Document section >>
As you may already be aware, setting up a holding company in Delaware , usually a C-Corp (Delaware HoldCo) may expose shareholders and your Delaware HoldCo to some level of tax liability. Here are just some key compliance points to note in relation to your Delaware HoldCo.

  1. Franchise Tax & Annual Report

Your Delaware HoldCo is typically required to file an Annual Report and pay Franchise Taxes by March 1st of Every Year. The official notification for these filings are usually sent to your Registered Agent in Delaware, typically in December or January.  Other things being equal, your Registered Agent (Registered Agent) should have received these official notifications by now.  If you do not have this notification yet, please reach out to your Registered Agent.

 Filing an Annual Report and paying Franchise Tax is typically not a clumsy process because (a) Its really a matter for your compliance team (b) the filings can be done by your Registered Agent electronically (c) the filings can also be done electronically by you without reference to a lawyer or Registered Agent. Generally, the filing of Annual Reports and paying Franchise Tax should not attract any additional legal fees.

To be sure, an Annual Report is simply a document that contains business information and is usually submitted at the time of payment of the Delaware Franchise Tax. The Annual Report will typically contain information which includes the address of the corporation’s physical location, the name and address of all the directors (and 1 officer) of the Delaware HoldCo. The details of the Annual Report are not shared publicly as there is no requirement to publish the name of the shareholders of a company as the case is in Nigeria. It is useful to note that these filings are done in arrears. Accordingly, what would be due by March 1, 2020 will be Franchise Tax payments and Annual Report filings for 2019.

  1. There’s Evidence of Scammer Activity in Delaware and we think Offshore Companies May Be More Susceptible

Your Delaware HoldCo may receive a scam email asking you to file information and send some money by a certain date in order to complete a corporate action on behalf of your Delaware HoldCo.

Here’s some of the information published by the Delaware Division of Corporation on this issue:

  • “October 23, 2015: A business called Register Delaware recently mailed a deceptive solicitation to numerous Delaware legal entities. These solicitations include a form titled “Annual Invoice for Statutory Representation – PAST DUE NOTICE” and urged companies to pay a $175.00 for “Delaware – Domestic Representation” for the period of 2015 – 2016. The address of Register Delaware on the solicitation is 1120 L Street, NW, Washington, DC 20005 which is the address of a UPS Store in Washington, DC. The form includes the illegal and unauthorized use of the Great Seal of Delaware to give the form the look of official correspondence from the State. The form requests the company to provide contact information and recommends that company pay for expedited service ranging from $100 to $500.

Stated task 1 >> According to the Delaware HoldCo compliance text, by what date must the Annual Report be filed and the Franchise Taxes paid each year?
Stated task 2 >> Echo the part of the Delaware HoldCo compliance text that begins at the words "Your Delaware HoldCo is" and stops after the words "your Registered Agent.".
The records that come next are taken from a separate source.

Raw records >>
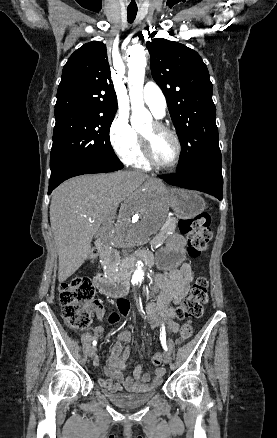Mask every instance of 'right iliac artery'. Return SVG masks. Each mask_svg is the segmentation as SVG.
Instances as JSON below:
<instances>
[{
	"label": "right iliac artery",
	"mask_w": 277,
	"mask_h": 438,
	"mask_svg": "<svg viewBox=\"0 0 277 438\" xmlns=\"http://www.w3.org/2000/svg\"><path fill=\"white\" fill-rule=\"evenodd\" d=\"M92 344H93V346H95L97 344V341L94 340Z\"/></svg>",
	"instance_id": "obj_1"
}]
</instances>
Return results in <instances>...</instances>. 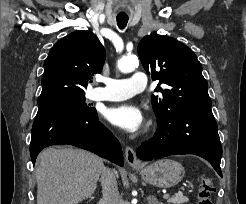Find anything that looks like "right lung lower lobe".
Returning a JSON list of instances; mask_svg holds the SVG:
<instances>
[{
  "label": "right lung lower lobe",
  "mask_w": 246,
  "mask_h": 204,
  "mask_svg": "<svg viewBox=\"0 0 246 204\" xmlns=\"http://www.w3.org/2000/svg\"><path fill=\"white\" fill-rule=\"evenodd\" d=\"M60 144L74 145L124 165L119 142L99 122L96 110L85 113L69 105H39L30 144L33 164L43 148Z\"/></svg>",
  "instance_id": "right-lung-lower-lobe-1"
}]
</instances>
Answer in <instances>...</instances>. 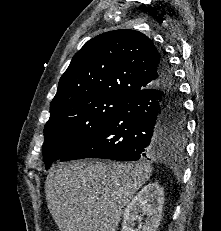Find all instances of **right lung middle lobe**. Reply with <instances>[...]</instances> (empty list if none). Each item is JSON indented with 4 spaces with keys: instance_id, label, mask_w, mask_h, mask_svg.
<instances>
[{
    "instance_id": "1",
    "label": "right lung middle lobe",
    "mask_w": 221,
    "mask_h": 231,
    "mask_svg": "<svg viewBox=\"0 0 221 231\" xmlns=\"http://www.w3.org/2000/svg\"><path fill=\"white\" fill-rule=\"evenodd\" d=\"M126 99L111 96H90L76 100L51 114L44 128L43 156L48 169L81 144L119 109ZM163 135L172 146L183 148L185 114L182 102L170 104L166 111Z\"/></svg>"
}]
</instances>
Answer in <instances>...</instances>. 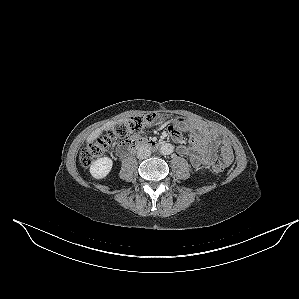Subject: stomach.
<instances>
[{"label": "stomach", "mask_w": 299, "mask_h": 299, "mask_svg": "<svg viewBox=\"0 0 299 299\" xmlns=\"http://www.w3.org/2000/svg\"><path fill=\"white\" fill-rule=\"evenodd\" d=\"M178 120H180L179 123L183 124V126L186 128L187 121H186V120H183V119H178Z\"/></svg>", "instance_id": "0dacf381"}]
</instances>
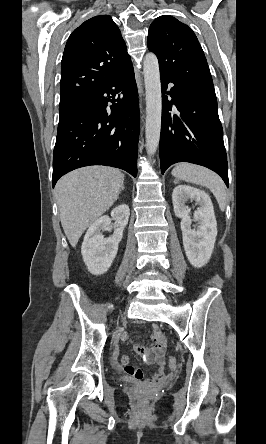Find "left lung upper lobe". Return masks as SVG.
<instances>
[{"instance_id":"left-lung-upper-lobe-1","label":"left lung upper lobe","mask_w":266,"mask_h":444,"mask_svg":"<svg viewBox=\"0 0 266 444\" xmlns=\"http://www.w3.org/2000/svg\"><path fill=\"white\" fill-rule=\"evenodd\" d=\"M147 44L160 71L177 81L213 84L201 45L186 24L172 16L158 17L150 25Z\"/></svg>"}]
</instances>
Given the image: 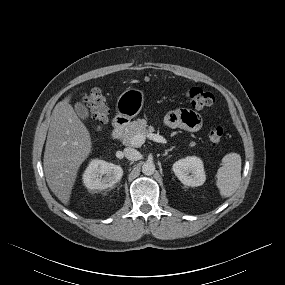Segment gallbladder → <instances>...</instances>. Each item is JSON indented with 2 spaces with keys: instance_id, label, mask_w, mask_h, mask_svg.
Masks as SVG:
<instances>
[{
  "instance_id": "gallbladder-1",
  "label": "gallbladder",
  "mask_w": 285,
  "mask_h": 285,
  "mask_svg": "<svg viewBox=\"0 0 285 285\" xmlns=\"http://www.w3.org/2000/svg\"><path fill=\"white\" fill-rule=\"evenodd\" d=\"M74 107H75V111H76L77 115L81 119L86 120L89 117V111L83 103L76 102Z\"/></svg>"
}]
</instances>
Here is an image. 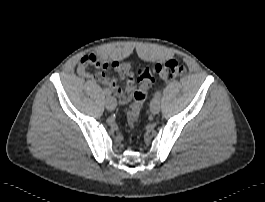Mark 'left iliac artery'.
Masks as SVG:
<instances>
[{
    "label": "left iliac artery",
    "instance_id": "44dca946",
    "mask_svg": "<svg viewBox=\"0 0 265 202\" xmlns=\"http://www.w3.org/2000/svg\"><path fill=\"white\" fill-rule=\"evenodd\" d=\"M154 97L157 98V99H160L161 93L160 92H156Z\"/></svg>",
    "mask_w": 265,
    "mask_h": 202
}]
</instances>
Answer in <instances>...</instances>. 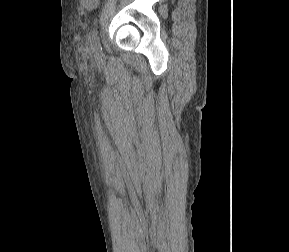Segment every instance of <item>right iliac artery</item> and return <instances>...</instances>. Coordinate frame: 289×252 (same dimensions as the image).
Instances as JSON below:
<instances>
[{
    "label": "right iliac artery",
    "mask_w": 289,
    "mask_h": 252,
    "mask_svg": "<svg viewBox=\"0 0 289 252\" xmlns=\"http://www.w3.org/2000/svg\"><path fill=\"white\" fill-rule=\"evenodd\" d=\"M92 43H93V49L96 51V53H101L102 48H101V45H100V42H99L97 29H94V31H93Z\"/></svg>",
    "instance_id": "82829eb1"
}]
</instances>
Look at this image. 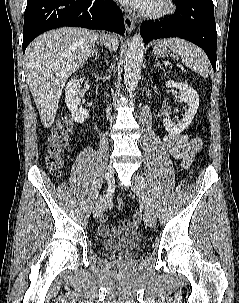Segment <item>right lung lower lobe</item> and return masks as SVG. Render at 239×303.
I'll return each instance as SVG.
<instances>
[{"label":"right lung lower lobe","mask_w":239,"mask_h":303,"mask_svg":"<svg viewBox=\"0 0 239 303\" xmlns=\"http://www.w3.org/2000/svg\"><path fill=\"white\" fill-rule=\"evenodd\" d=\"M62 26L125 32L122 12L113 0H28L23 52L35 37Z\"/></svg>","instance_id":"right-lung-lower-lobe-1"}]
</instances>
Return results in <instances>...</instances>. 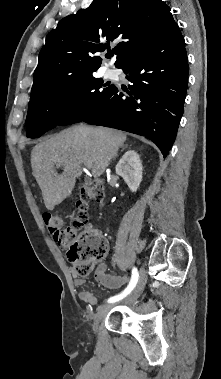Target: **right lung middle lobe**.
Returning a JSON list of instances; mask_svg holds the SVG:
<instances>
[{"mask_svg": "<svg viewBox=\"0 0 221 379\" xmlns=\"http://www.w3.org/2000/svg\"><path fill=\"white\" fill-rule=\"evenodd\" d=\"M93 73L54 82L30 99L26 118V136L38 138L57 125L72 124L87 115L110 92Z\"/></svg>", "mask_w": 221, "mask_h": 379, "instance_id": "dd1d6c3e", "label": "right lung middle lobe"}]
</instances>
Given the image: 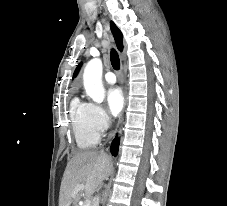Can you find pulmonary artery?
I'll list each match as a JSON object with an SVG mask.
<instances>
[{"instance_id":"e3ab8cb5","label":"pulmonary artery","mask_w":227,"mask_h":206,"mask_svg":"<svg viewBox=\"0 0 227 206\" xmlns=\"http://www.w3.org/2000/svg\"><path fill=\"white\" fill-rule=\"evenodd\" d=\"M104 78H105L106 82L109 84H114L117 81L115 74L111 71H108L105 74Z\"/></svg>"}]
</instances>
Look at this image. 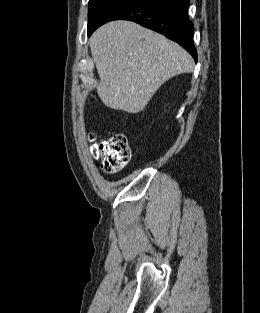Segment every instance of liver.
Segmentation results:
<instances>
[{"label": "liver", "mask_w": 260, "mask_h": 313, "mask_svg": "<svg viewBox=\"0 0 260 313\" xmlns=\"http://www.w3.org/2000/svg\"><path fill=\"white\" fill-rule=\"evenodd\" d=\"M103 104L128 113L142 111L171 77L190 73V54L161 34L131 21H112L90 38Z\"/></svg>", "instance_id": "6515ba94"}]
</instances>
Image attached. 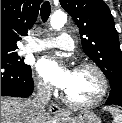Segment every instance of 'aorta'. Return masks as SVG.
<instances>
[{
	"instance_id": "762f6f07",
	"label": "aorta",
	"mask_w": 122,
	"mask_h": 123,
	"mask_svg": "<svg viewBox=\"0 0 122 123\" xmlns=\"http://www.w3.org/2000/svg\"><path fill=\"white\" fill-rule=\"evenodd\" d=\"M67 22V15L63 12H56L52 15L50 24L55 30H60Z\"/></svg>"
}]
</instances>
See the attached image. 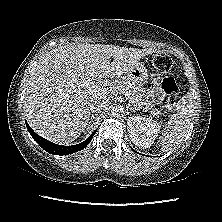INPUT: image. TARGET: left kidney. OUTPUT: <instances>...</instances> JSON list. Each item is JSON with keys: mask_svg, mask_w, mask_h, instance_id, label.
Wrapping results in <instances>:
<instances>
[{"mask_svg": "<svg viewBox=\"0 0 222 222\" xmlns=\"http://www.w3.org/2000/svg\"><path fill=\"white\" fill-rule=\"evenodd\" d=\"M159 122L141 116H132L127 120V130L131 141L139 148H149L160 132Z\"/></svg>", "mask_w": 222, "mask_h": 222, "instance_id": "left-kidney-1", "label": "left kidney"}]
</instances>
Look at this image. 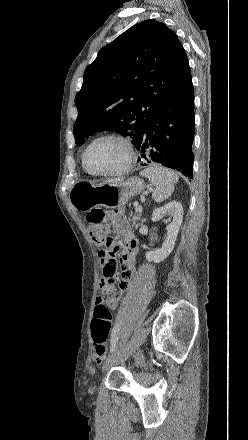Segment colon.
Instances as JSON below:
<instances>
[{
    "label": "colon",
    "mask_w": 248,
    "mask_h": 440,
    "mask_svg": "<svg viewBox=\"0 0 248 440\" xmlns=\"http://www.w3.org/2000/svg\"><path fill=\"white\" fill-rule=\"evenodd\" d=\"M105 217L106 212L100 208L92 209L86 214V220L91 225L90 234L95 244L102 248L99 252L101 260L106 257L118 258L121 249V244L110 234ZM111 326L112 314L109 308L97 300L91 330L95 343V357L98 362H101L106 355L105 343Z\"/></svg>",
    "instance_id": "colon-1"
}]
</instances>
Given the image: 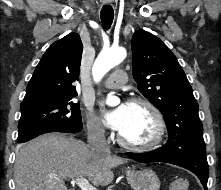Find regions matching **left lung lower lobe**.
<instances>
[{"mask_svg": "<svg viewBox=\"0 0 221 190\" xmlns=\"http://www.w3.org/2000/svg\"><path fill=\"white\" fill-rule=\"evenodd\" d=\"M127 156L140 163L166 162L188 169L200 179L204 189L207 190L209 167L206 151L175 149L169 138L164 146L156 150L145 153H127Z\"/></svg>", "mask_w": 221, "mask_h": 190, "instance_id": "left-lung-lower-lobe-1", "label": "left lung lower lobe"}]
</instances>
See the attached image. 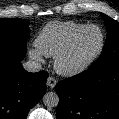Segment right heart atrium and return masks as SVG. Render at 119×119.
I'll use <instances>...</instances> for the list:
<instances>
[{"label": "right heart atrium", "mask_w": 119, "mask_h": 119, "mask_svg": "<svg viewBox=\"0 0 119 119\" xmlns=\"http://www.w3.org/2000/svg\"><path fill=\"white\" fill-rule=\"evenodd\" d=\"M29 54L35 60H38V61L42 60V54L40 53V51L38 49H31L29 51Z\"/></svg>", "instance_id": "right-heart-atrium-1"}]
</instances>
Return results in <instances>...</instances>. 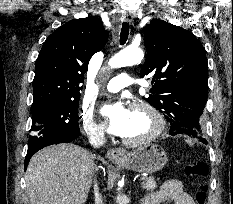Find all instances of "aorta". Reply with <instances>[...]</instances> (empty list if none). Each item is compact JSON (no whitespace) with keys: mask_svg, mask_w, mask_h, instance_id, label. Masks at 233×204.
<instances>
[{"mask_svg":"<svg viewBox=\"0 0 233 204\" xmlns=\"http://www.w3.org/2000/svg\"><path fill=\"white\" fill-rule=\"evenodd\" d=\"M144 53L140 48L128 47L113 56L108 64L111 68L131 66L142 61Z\"/></svg>","mask_w":233,"mask_h":204,"instance_id":"1","label":"aorta"}]
</instances>
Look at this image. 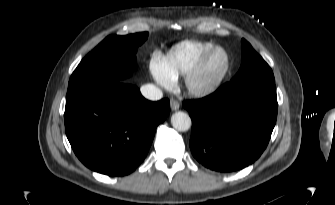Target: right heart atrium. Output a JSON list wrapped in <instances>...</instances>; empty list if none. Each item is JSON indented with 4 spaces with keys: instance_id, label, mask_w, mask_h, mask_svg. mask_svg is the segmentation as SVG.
<instances>
[{
    "instance_id": "d8ad5b80",
    "label": "right heart atrium",
    "mask_w": 335,
    "mask_h": 205,
    "mask_svg": "<svg viewBox=\"0 0 335 205\" xmlns=\"http://www.w3.org/2000/svg\"><path fill=\"white\" fill-rule=\"evenodd\" d=\"M150 71L154 80L164 88L171 87L174 83V78L167 72L164 66V59L155 54L150 63Z\"/></svg>"
}]
</instances>
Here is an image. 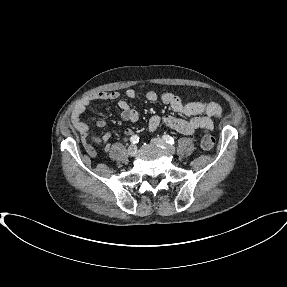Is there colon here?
Masks as SVG:
<instances>
[{"label": "colon", "instance_id": "obj_1", "mask_svg": "<svg viewBox=\"0 0 287 287\" xmlns=\"http://www.w3.org/2000/svg\"><path fill=\"white\" fill-rule=\"evenodd\" d=\"M92 141H96V140L93 138ZM214 144H215V139L213 138V136L209 134L204 135L201 139V147L204 150H211L214 147Z\"/></svg>", "mask_w": 287, "mask_h": 287}]
</instances>
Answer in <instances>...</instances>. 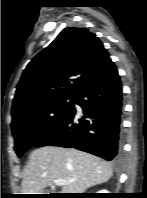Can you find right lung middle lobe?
Listing matches in <instances>:
<instances>
[{
	"label": "right lung middle lobe",
	"mask_w": 147,
	"mask_h": 198,
	"mask_svg": "<svg viewBox=\"0 0 147 198\" xmlns=\"http://www.w3.org/2000/svg\"><path fill=\"white\" fill-rule=\"evenodd\" d=\"M73 108V99H59L41 105L11 124L15 151L21 157L29 148L51 134Z\"/></svg>",
	"instance_id": "1"
}]
</instances>
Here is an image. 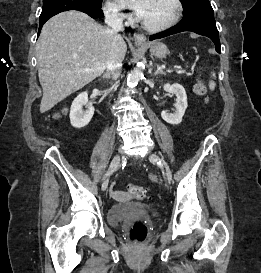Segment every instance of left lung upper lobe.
I'll list each match as a JSON object with an SVG mask.
<instances>
[{
  "mask_svg": "<svg viewBox=\"0 0 261 273\" xmlns=\"http://www.w3.org/2000/svg\"><path fill=\"white\" fill-rule=\"evenodd\" d=\"M180 1L183 5V8L185 9V8L190 7L194 3L199 2V1H203V0H180Z\"/></svg>",
  "mask_w": 261,
  "mask_h": 273,
  "instance_id": "1",
  "label": "left lung upper lobe"
}]
</instances>
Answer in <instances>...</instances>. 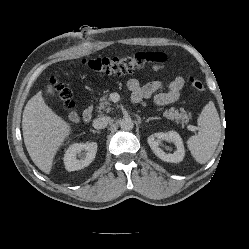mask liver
<instances>
[{
    "label": "liver",
    "mask_w": 249,
    "mask_h": 249,
    "mask_svg": "<svg viewBox=\"0 0 249 249\" xmlns=\"http://www.w3.org/2000/svg\"><path fill=\"white\" fill-rule=\"evenodd\" d=\"M22 131L32 161L41 171L49 174L59 147L71 133L70 124L54 113L38 92L24 108Z\"/></svg>",
    "instance_id": "obj_1"
}]
</instances>
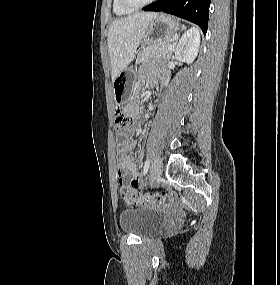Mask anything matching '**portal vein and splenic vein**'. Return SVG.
Instances as JSON below:
<instances>
[{"label": "portal vein and splenic vein", "instance_id": "18ae733b", "mask_svg": "<svg viewBox=\"0 0 280 285\" xmlns=\"http://www.w3.org/2000/svg\"><path fill=\"white\" fill-rule=\"evenodd\" d=\"M168 49L171 50V51L174 50V45H170V46L168 47Z\"/></svg>", "mask_w": 280, "mask_h": 285}]
</instances>
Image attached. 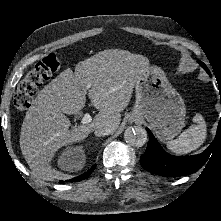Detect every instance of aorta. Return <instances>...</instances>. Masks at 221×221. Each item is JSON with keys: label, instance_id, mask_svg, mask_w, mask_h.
Masks as SVG:
<instances>
[{"label": "aorta", "instance_id": "1", "mask_svg": "<svg viewBox=\"0 0 221 221\" xmlns=\"http://www.w3.org/2000/svg\"><path fill=\"white\" fill-rule=\"evenodd\" d=\"M124 140L131 146L141 147L146 143L147 132L143 127H129L124 132Z\"/></svg>", "mask_w": 221, "mask_h": 221}]
</instances>
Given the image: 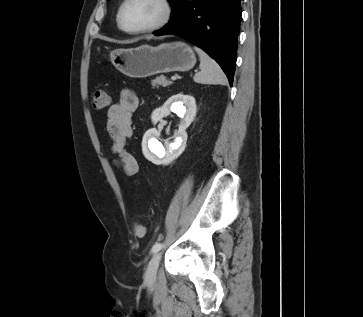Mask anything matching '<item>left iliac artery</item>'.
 Instances as JSON below:
<instances>
[{
  "label": "left iliac artery",
  "instance_id": "obj_1",
  "mask_svg": "<svg viewBox=\"0 0 363 317\" xmlns=\"http://www.w3.org/2000/svg\"><path fill=\"white\" fill-rule=\"evenodd\" d=\"M163 247V244L162 243H155L151 249V252L152 253H156L158 252L159 250H161V248Z\"/></svg>",
  "mask_w": 363,
  "mask_h": 317
}]
</instances>
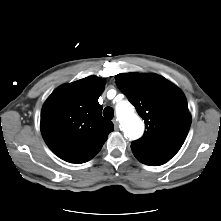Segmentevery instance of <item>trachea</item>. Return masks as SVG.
Instances as JSON below:
<instances>
[{
	"instance_id": "obj_1",
	"label": "trachea",
	"mask_w": 221,
	"mask_h": 221,
	"mask_svg": "<svg viewBox=\"0 0 221 221\" xmlns=\"http://www.w3.org/2000/svg\"><path fill=\"white\" fill-rule=\"evenodd\" d=\"M103 115L104 117H106L107 119H113L114 117V111L111 107H106L104 110H103Z\"/></svg>"
}]
</instances>
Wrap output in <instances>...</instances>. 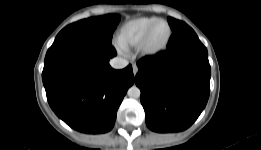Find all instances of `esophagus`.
<instances>
[{
    "instance_id": "34e87169",
    "label": "esophagus",
    "mask_w": 261,
    "mask_h": 150,
    "mask_svg": "<svg viewBox=\"0 0 261 150\" xmlns=\"http://www.w3.org/2000/svg\"><path fill=\"white\" fill-rule=\"evenodd\" d=\"M132 69H133V74H134V76L137 74V72H138V67H137V65L136 64H133L132 65Z\"/></svg>"
}]
</instances>
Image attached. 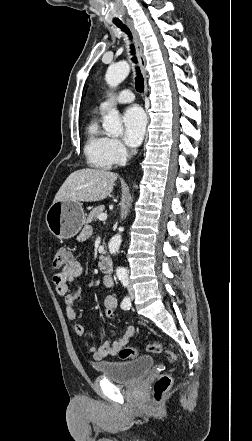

Task output 1 >> By March 1st of every year.

Task output 2 >>
Your Delaware HoldCo is typically required to file an Annual Report and pay Franchise Taxes by March 1st of Every Year. The official notification for these filings are usually sent to your Registered Agent in Delaware, typically in December or January.  Other things being equal, your Registered Agent (Registered Agent) should have received these official notifications by now.  If you do not have this notification yet, please reach out to your Registered Agent.